LOSS OF BLOOD FLOW
"One of the most common causes of near-death experiences is fainting," Nelson says. This makes it a good example of when near-death experiences can happen when the person experiencing the NDE is in fact nowhere near death. Researchers have shown that a loss of oxygen flow to the eye will cause tunnel vision. Oxygen deprivation--and even just a sense of fear--can cause the oxygen to stop flowing, and both of those are symptomatic of dying. In Nelson's research, simply fainting was enough to cause several of the effects related to near-death experiences, like a feeling of being out of your own body, or a sense of euphoria.
CHEMICALS RELEASED
A surge of steroids, epinephrine, and adrenaline are released in the body during situations where it's near death, Parnia points out. It could explain the feeling of euphoria, and some of the stranger, hallucinatory effects. It's been suggested that Ketamine, which is released when animals are under attack, could produce similar effects. One of the first theories on near-death experiences, in fact, was that the psychedelic Dimethyltryptamine, or DMT, was released in the brain as soon as it realized it was dying, but that's somewhat speculative: The only way to really test something like that, Nelson says, is to give someone the drug and compare its effects to near-death experiences. Chemicals could very well be be a factor; it's just not an easily proven one, compared to, say, fainting and blood loss.
IT'S A FORM OF REM SLEEP
REM sleep is the type of sleep most closely associated with dreams.
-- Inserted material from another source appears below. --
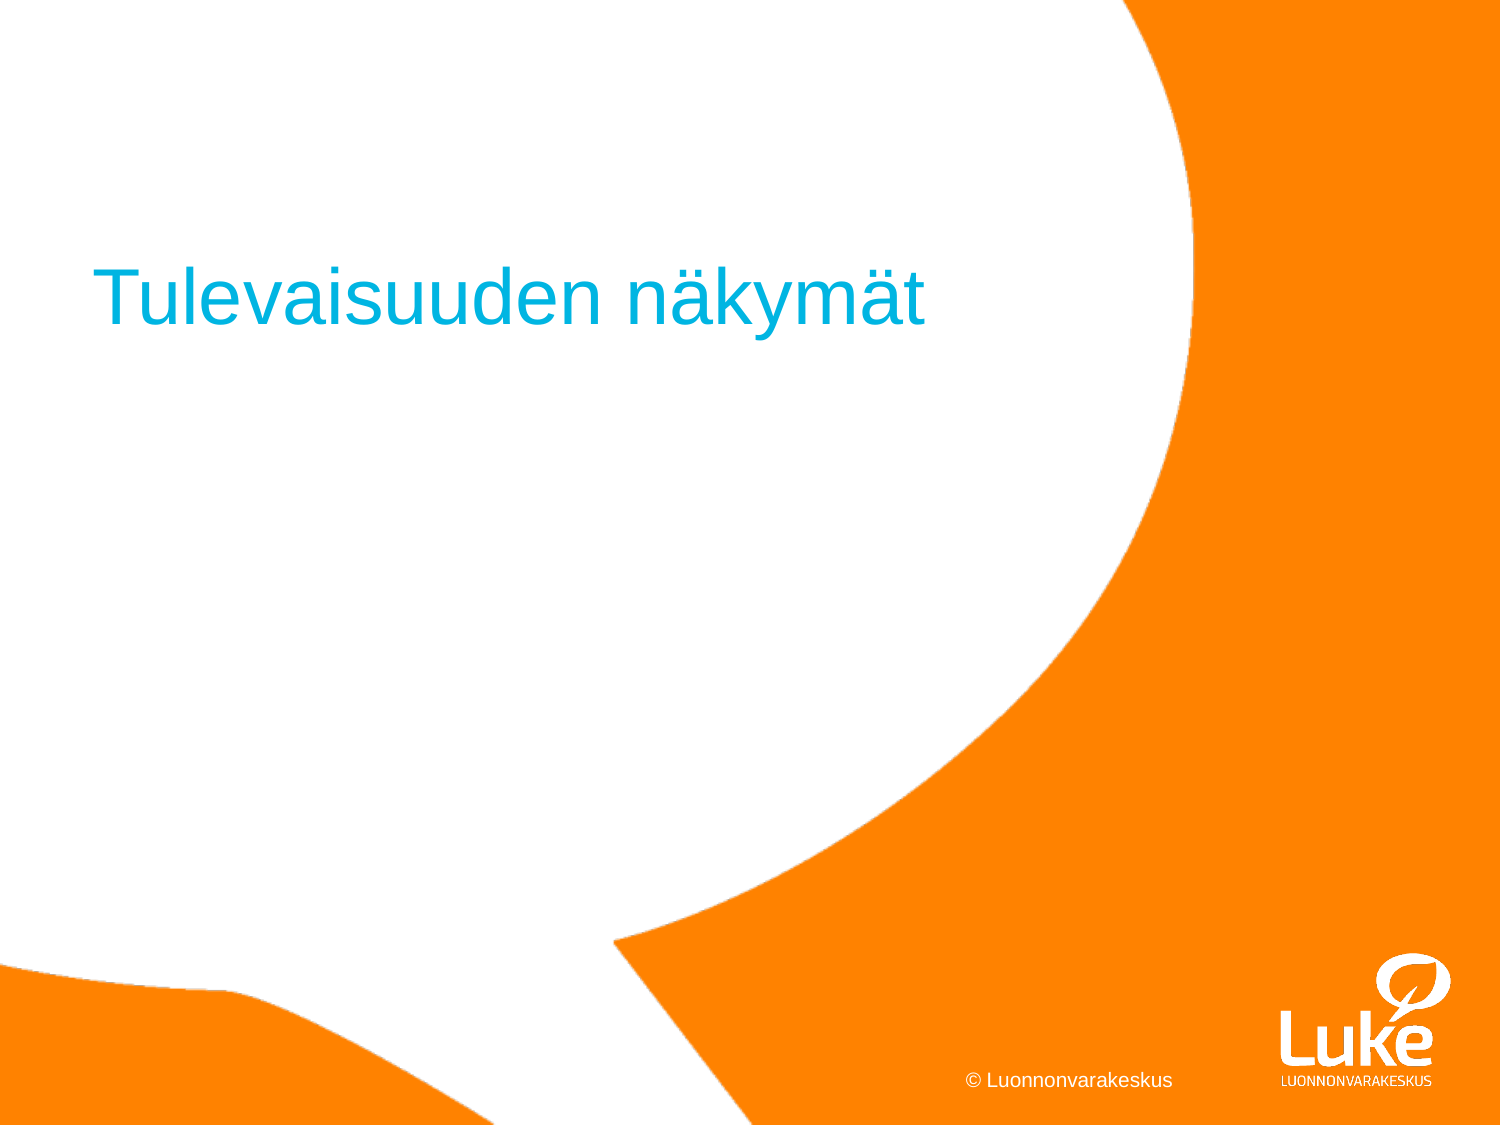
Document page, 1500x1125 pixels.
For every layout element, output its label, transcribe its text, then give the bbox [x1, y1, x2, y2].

picture [0, 0, 1500, 1125]
title Tulevaisuuden näkymät [77, 138, 1132, 447]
Nelson has proposed that, close to death, we enter a type of REM sleep. Put simply, he says, the brain is still functioning enough to realize that it's in danger, despite being asleep. That creates a sort of sleep-state that's spiked with a fight-or-flight response: a form of lucid dreaming, where we're still aware of the situation but are not completely conscious. The sensation of floating around yourself--an out-of-body experience--is consistent with lucid dreamers.
MEMORY IS TRIGGERED
This is only one symptom of near-death experiences, but it's a common one: People report experiencing memories of loved ones or other moments from their past. Research has shown, Nelson says, that our sense of memory kicks in during threatening situations, like being near death. In the more lizard-y parts of our brains, Nelson says, long-term memory and fight or flight are connected, which might be part of the reason people say they remember near-death events so vividly. That phenomenon of near-death experiences might be related, causing the my-life-flashed-before-my-eyes effect or other memories cropping up.
In short: There's not exactly a consensus on what causes them, but the most common effects associated with near-death experiences have been reproduced in some way, and solutions have been offered to their most fundamental causes. But whatever the cause, people coming out of them can feel profoundly changed, even if they don't wind up on the cover of Newsweek.